Longtime Park Slope Bar Wants to 'Secede' from Neighborhood
PARK SLOPE — A longtime local watering hole says it wants to quit Park Slope cold turkey.
A bartender at Jackie's Fifth Amendment has started an online petition to "secede" from the neighborhood because its residents are too "disdainful" of the no-frills bar.
The petition, first reported by F'd in Park Slope, aims to collect 25,000 signatures in support of Jackie's bid for freedom from a neighborhood whose residents seem increasingly dismissive of the bar's humble charms, said bartender Rebecca McCarthy.
McCarthy, 23, said she started the campaign as a joke after she read about an effort by East Williamsburg residents to secede from Williamsburg.
"I figured we had a much better case for seccession," said McCarthy, who's worked at Jackie's for a year.
The petition reads: "Due to the changing nature of the neighborhood and the fact that we are beginning to take offense when potential customers come into the bar, look around them with disdain, and leave, immediately, we the people of Jackie's 5th Amendment at 404 5th Avenue request the permission of the United States Government to peacefully secede from Park Slope and become our own neighborhood, to be tentatively known as 'Brooklyn.'"
Jackie's is one of the few remaining dive bars in the neighborhood, and drinkers who wander in looking for high-priced artisanal cocktails poured by "mixologists" will be disappointed. The bar's specialty is a $10 ice-filled bucket of six "ponies," or 7-ounce domestic beers.
"The neighborhood is changing," McCarthy said. "People walk in and they're like, ‘Oh no, not this.' We don’t even have vermouth. We couldn’t make martinis if we tried."
Jackie's is on the corner of Fifth Avenue and Seventh Street, where there's been a bar, under various names and owners, for 75 years, said Linda, the bartender on duty Tuesday afternoon.
Jackie's is known for being open most hours of the day, even in the morning, which Linda said provides a drinking spot for people on overnight shifts who want to unwind with a beer after work.
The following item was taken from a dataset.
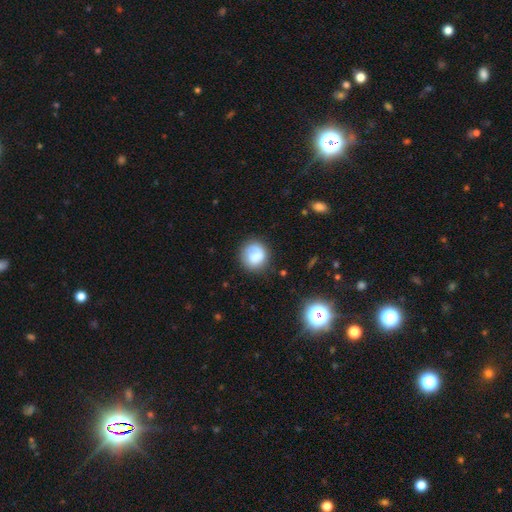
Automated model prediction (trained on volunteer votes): smooth_or_featured: smooth (p=0.72) [alt: featured or disk p=0.20]
how_rounded: round (p=0.83) [alt: in between p=0.16]
merging: none (p=0.72) [alt: minor disturbance p=0.18]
Linda, who declined to give her last name, was unaware of McCarthy's plot to form a breakaway republic, but she quickly guessed her fellow barkeep's motivation.
"It has to do with the yuppie invasion," she said.
The wisecracking bartender, who was sporting lavender painted fingernails, first started working at Jackie's about 1995. As she remembers it, Park Slope in those days was still full of shuttered storefronts and burned-out buildings. It wasn't safe for women to walk through the park on Third Street and Fifth Avenue, even during the day. Today the park is home to a state-of-the art playground.
Linda said she used to know most of the people who walked by on the sidewalk in front of Jackie's plate-glass windows, but not anymore — they're mostly gone because they were priced out of the neighborhood, she said. But she noted that she still knows 95 percent of the customers at Jackie's, either by sight or by nicknames like "Bobby 17th Street."
Though strollers and mommy meet-ups are an increasingly common sight at other Park Slope bars, Linda says she forbids strollers and once kicked a woman out of Jackie's after she complained that the jukebox was "hurting her baby's ears."
Jackie's regular Mark McFarland, 50, said parents with children generally steer clear of the pub.
"They don't come in," McFarland said. "They know better. It kind of hurts your kid's future when a 300-pound drunk falls on you," he joked, adding that patrons don't often tumble off their barstools.
McFarland, who visits Jackie's four of five times a week to sip on vodka and soda, said there would always be a need for bars like Jackie's, even as the neighborhood changes.
"There are some people that like it for the same reasons that other people don't like it," McFarland said. "You're not going to get hassled, the drinks are relatively inexpensive, it's relatively quiet, and there aren't too many mooks."